Another aspect that has not yet been discussed of all that is that the validity of this depends on the "lifetime" of the objects and not the scope. If you'd add a possible jump into that scope
{
int x = 0;
p = &x;
BLURB: ;
}
...
if (...)
...
if (something) goto BLURB;
the lifetime would extend as long as the scope of the first x is reachable. Then everything is valid behavior, but still your test would always be false, and optimized out by a decent compiler.
From all that you see that you better leave it at argument for UB, and don't play such games in real code.
It would work, if by work you use a very liberal definition, roughly equivalent to that it would not crash.

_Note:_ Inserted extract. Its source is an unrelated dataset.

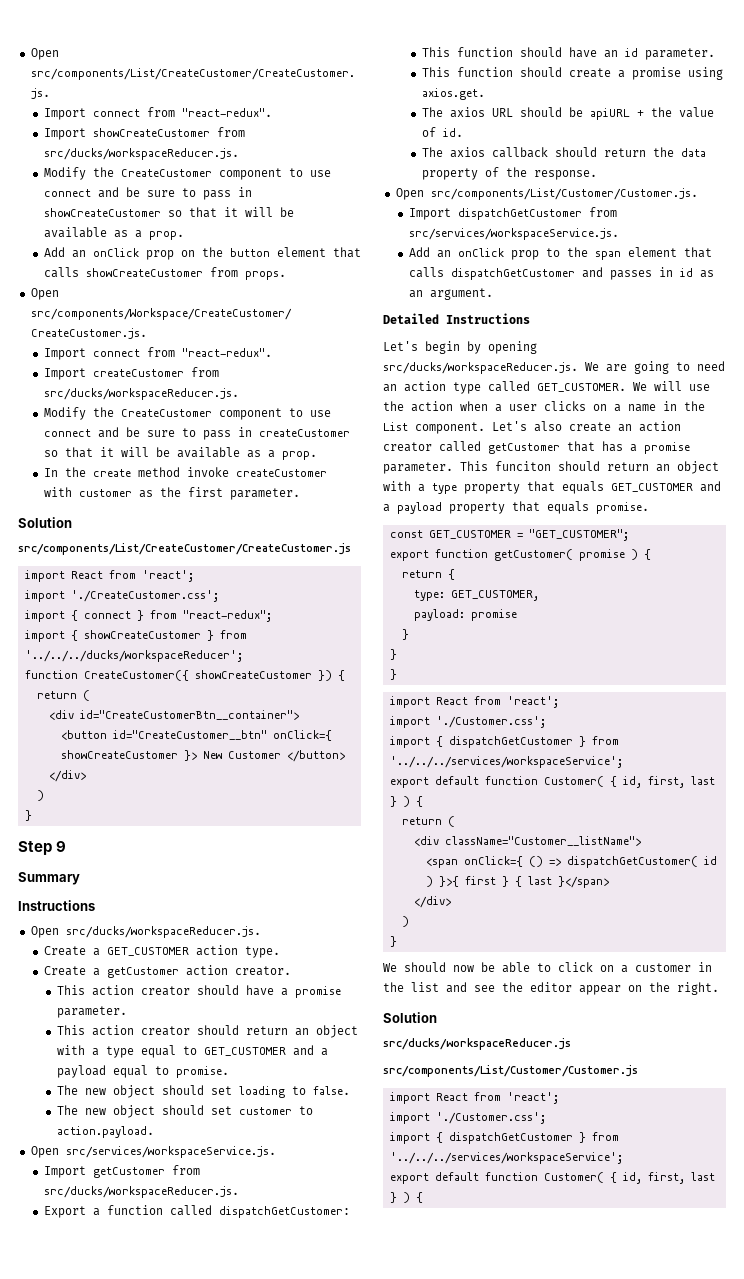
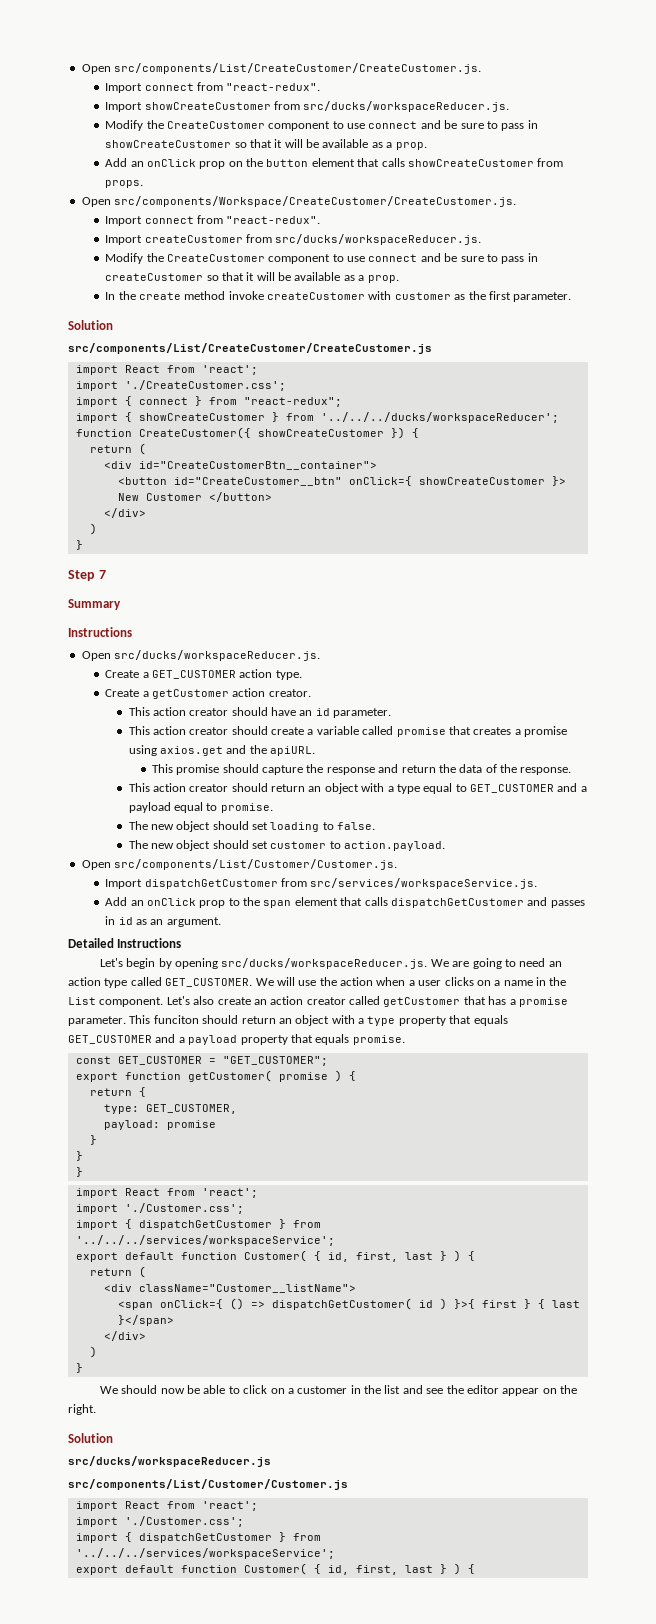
[56,841,67,852] 9 -> [98,570,106,579] 7
[280,986,341,998] [56,1006,127,1018] a promise parameter. -> [299,708,392,718] [128,726,568,737] [128,745,316,756] [151,764,572,775] an id parameter. // This action creator should create a variable called promise that creates a promise using axios.get and the apiURL. // This promise should capture the response and return the data of the response.
[30,1146,276,1158] [43,1165,200,1178] [43,1186,239,1198] [43,1205,350,1218] [421,47,715,60] [421,67,723,80] [421,88,485,100] [421,107,714,120] [421,127,463,137] [421,147,706,158] [421,167,597,180] // Open src/services/workspaceService.js. // Import getCustomer from src/ducks/workspaceReducer.js. // Export a function called dispatchGetCustomer: // This function should have an id parameter. // This function should create a promise using axios.get. // The axios URL should be apiURL + the value of id. // The axios callback should return the data property of the response. -> (446, 846) none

However, it is a bad idea. I cannot imagine a single reason why it is easier to cross your fingers and hope that the two local variables are stored in the same memory address than it is to write p=&x again. If this is just an academic question, then yes it's valid C - but whether the if statement is true or not is not guaranteed to be consistent across platforms or even different programs.
Edit: To be clear, the undefined behavior is whether &x == p in the second block. The value of p will not change, it's still a pointer to that address, that address just doesn't belong to you anymore. Now the compiler might (probably will) put the second x at that same address (assuming there isn't any other intervening code). If that happens to be true, it's perfectly legal to dereference p just as you would &x, as long as it's type is a pointer to an int or something smaller. Just like it's legal to say p = 0x00000042; if (p == &x) {*p = whatever;}.

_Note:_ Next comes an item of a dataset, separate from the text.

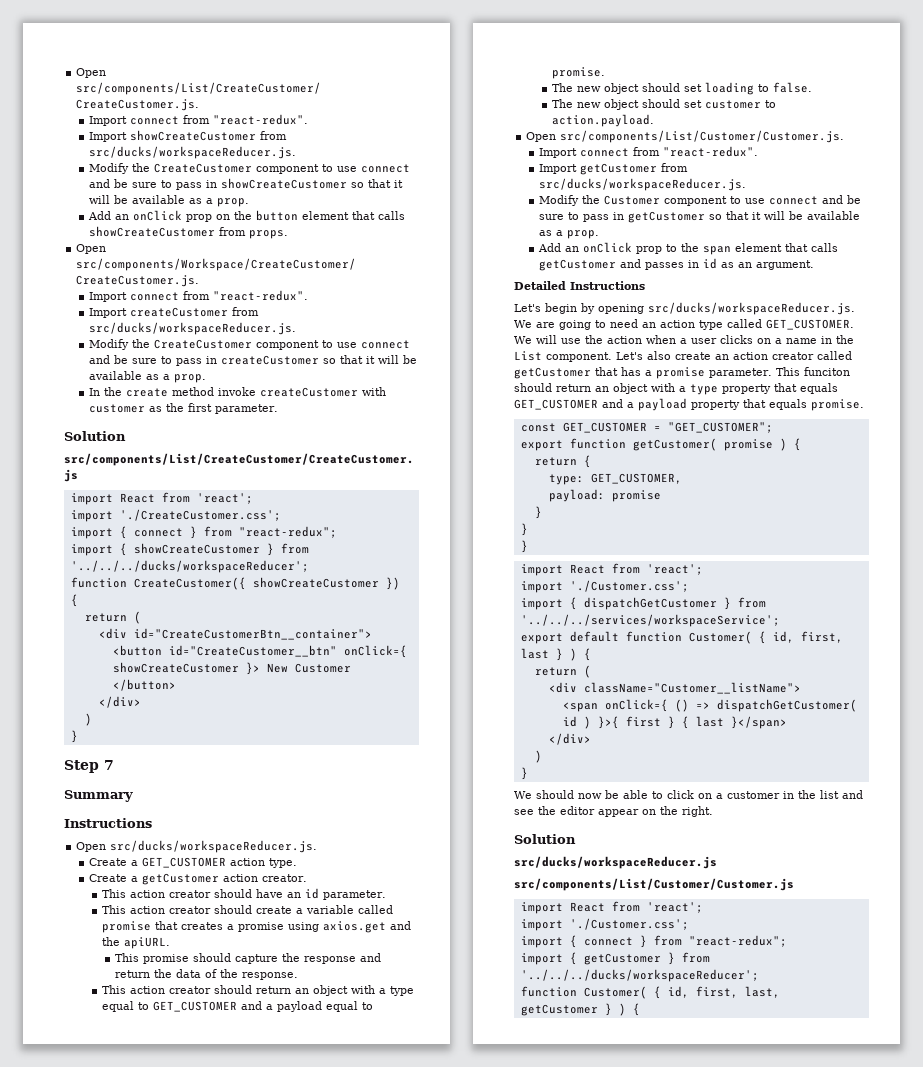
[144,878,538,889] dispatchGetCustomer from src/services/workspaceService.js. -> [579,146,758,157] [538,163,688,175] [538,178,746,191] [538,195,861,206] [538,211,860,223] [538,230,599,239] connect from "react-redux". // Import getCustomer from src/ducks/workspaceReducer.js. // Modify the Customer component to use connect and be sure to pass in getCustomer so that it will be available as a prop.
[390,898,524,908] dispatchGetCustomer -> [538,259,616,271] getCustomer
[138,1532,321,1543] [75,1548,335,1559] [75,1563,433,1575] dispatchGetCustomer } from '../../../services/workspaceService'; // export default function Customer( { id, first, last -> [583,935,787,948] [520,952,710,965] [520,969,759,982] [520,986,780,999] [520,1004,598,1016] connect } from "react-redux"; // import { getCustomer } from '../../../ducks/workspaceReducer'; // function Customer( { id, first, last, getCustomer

The behaviour is undefined. However, your question reminds me of another case where a somewhat similar concept was being employed. In the case alluded, there were these threads which would get different amounts of cpu times because of their priorities. So, thread 1 would get a little more time because thread 2 was waiting for I/O or something. Once its job was done, thread 1 would write values to the memory for the thread two to consume. This is not "sharing" the memory in a controlled way. It would write to the calling stack itself. Where variables in thread 2 would be allocated memory. Now, when thread 2 eventually got round to execution,all its declared variables would never have to be assigned values because the locations they were occupying had valid values. I don't know what they did if something went wrong in the process but this is one of the most hellish optimizations in C code I have ever witnessed.

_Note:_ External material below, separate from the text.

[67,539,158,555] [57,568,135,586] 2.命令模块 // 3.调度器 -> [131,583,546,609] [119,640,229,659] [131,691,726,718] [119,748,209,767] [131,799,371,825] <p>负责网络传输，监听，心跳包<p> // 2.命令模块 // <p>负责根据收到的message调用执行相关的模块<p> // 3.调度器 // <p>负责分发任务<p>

Winner #2 in this undefined behavior contest is rather similar to your code:
#include <stdio.h>
#include <stdlib.h>
int main() {
int *p = (int*)malloc(sizeof(int));
int *q = (int*)realloc(p, sizeof(int));
*p = 1;
*q = 2;
if (p == q)
printf("%d %d\n", *p, *q);
}
According to the post:
Using a recent version of Clang (r160635 for x86-64 on Linux):
$ clang -O realloc.c ; ./a.out
1 2
This can only be explained if the Clang developers consider that this example, and yours, exhibit undefined behavior.
Put aside the fact if it is valid (and I'm convinced now that it's not, see Arne Mertz's answer) I still think that it's academic.
The algorithm you are thinking of would not produce very useful results, as you could only compare two pointers, but you have no chance to determine if these pointers point to the same kind of object or to something completely different. A pointer to a struct could now be the address of a single char for example.